Felix passes the baton to next generation in emotional worlds send-off

Felix won the first of her 11 Olympic medals as an 18-year-old at the 2004 Athens Games when she picked up a 200m silver



Third placed Allyson Felix of the US celebrates after the mixed 4x400 metres relay at the World Championships. — Reuters
Third placed Allyson Felix of the US celebrates after the mixed 4x400 metres relay at the World Championships. — Reuters

By Reuters

Published: Sat 16 Jul 2022, 5:25 PM

Allyson Felix heard the roar of a World Championships home crowd for the first and last time on Friday, and while a bronze medal was not the way she wanted to end her track career, she said it was more important to “embrace the journey”.

Felix and her 4x400 mixed relay teammates were left on the bottom step of the podium in Eugene, Oregon after being caught down the home stretch by the Dominican Republic and the Netherlands.

A fan of Allyson Felix is seen after the mixed 4x400 metres relay. — Reuters
A fan of Allyson Felix is seen after the mixed 4x400 metres relay. — Reuters

There were many empty seats at Hayward Field but the fans let 36-year-old Felix know they were behind her every step of the way when she took the baton one last time.

“It’s really cool to have it at home,” said Felix, who ran the second leg. “It had always been something I was a little envious when you have an athlete from the home crowd and you hear that roar.

“And tonight it was cool because we got that.”

Allyson Felix gives her daughter Camryn her bronze medal. — AP
Allyson Felix gives her daughter Camryn her bronze medal. — AP

Felix won the first of her 11 Olympic medals as an 18-year-old at the 2004 Athens Games when she picked up a 200m silver.
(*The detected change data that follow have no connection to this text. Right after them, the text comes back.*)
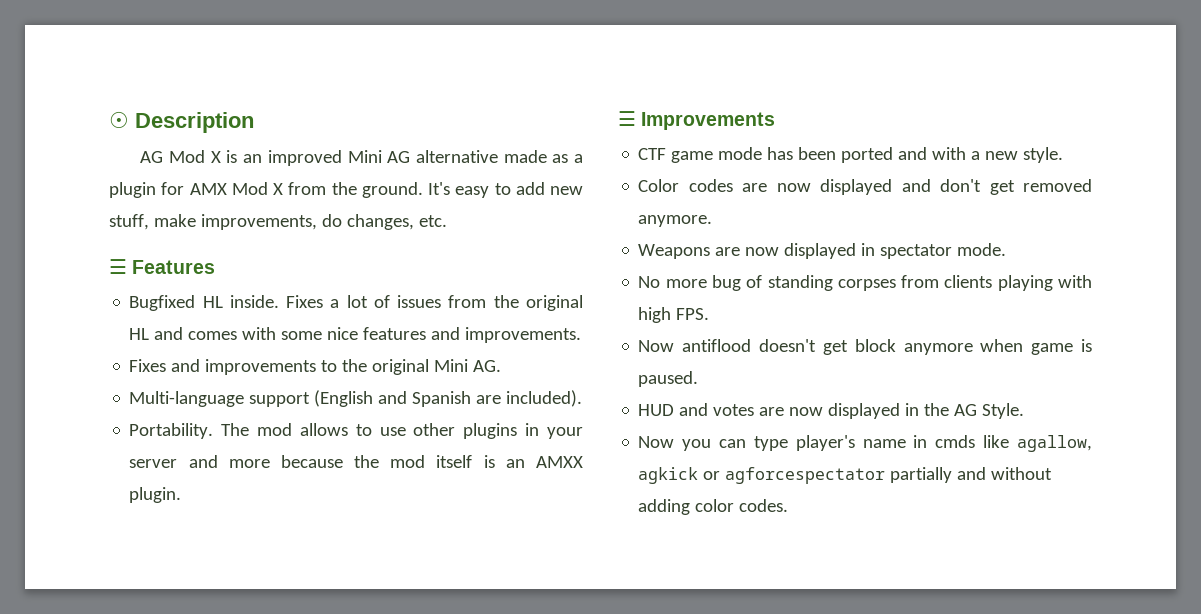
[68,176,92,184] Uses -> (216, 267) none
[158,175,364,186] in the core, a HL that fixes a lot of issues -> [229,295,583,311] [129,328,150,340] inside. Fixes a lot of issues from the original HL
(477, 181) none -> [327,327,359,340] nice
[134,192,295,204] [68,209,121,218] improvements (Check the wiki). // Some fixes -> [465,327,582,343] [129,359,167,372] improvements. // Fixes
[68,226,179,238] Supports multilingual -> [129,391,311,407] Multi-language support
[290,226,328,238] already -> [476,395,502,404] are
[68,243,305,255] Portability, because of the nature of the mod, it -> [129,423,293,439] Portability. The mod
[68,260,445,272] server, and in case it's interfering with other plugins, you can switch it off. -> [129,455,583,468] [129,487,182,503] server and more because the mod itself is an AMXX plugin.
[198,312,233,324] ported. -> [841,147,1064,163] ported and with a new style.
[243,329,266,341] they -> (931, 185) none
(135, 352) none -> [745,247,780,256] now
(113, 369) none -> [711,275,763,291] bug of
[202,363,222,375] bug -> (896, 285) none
She bookended her Olympic career by winning 400m bronze and 4x400m relay gold at Tokyo last year, becoming the most decorated woman in the history of the sport.

Asked what wisdom she had to offer to the next generation of athletes, Felix said: “Embrace the journey.

“When you love something this much and you have difficult moments, it can break your heart,” she told reporters.

“Every defeat, every feeling of failure, it’s an opportunity to get better. And I wish that I really would have known that earlier.”

A final street race in Los Angeles is planned for August to close out her career.

“To hear from my fellow athletes and younger athletes - it’s been an emotional day and time period of just messages and I think it’s just something I never expected,” said Felix.

“I’m so excited to know this sport is in such great hands.”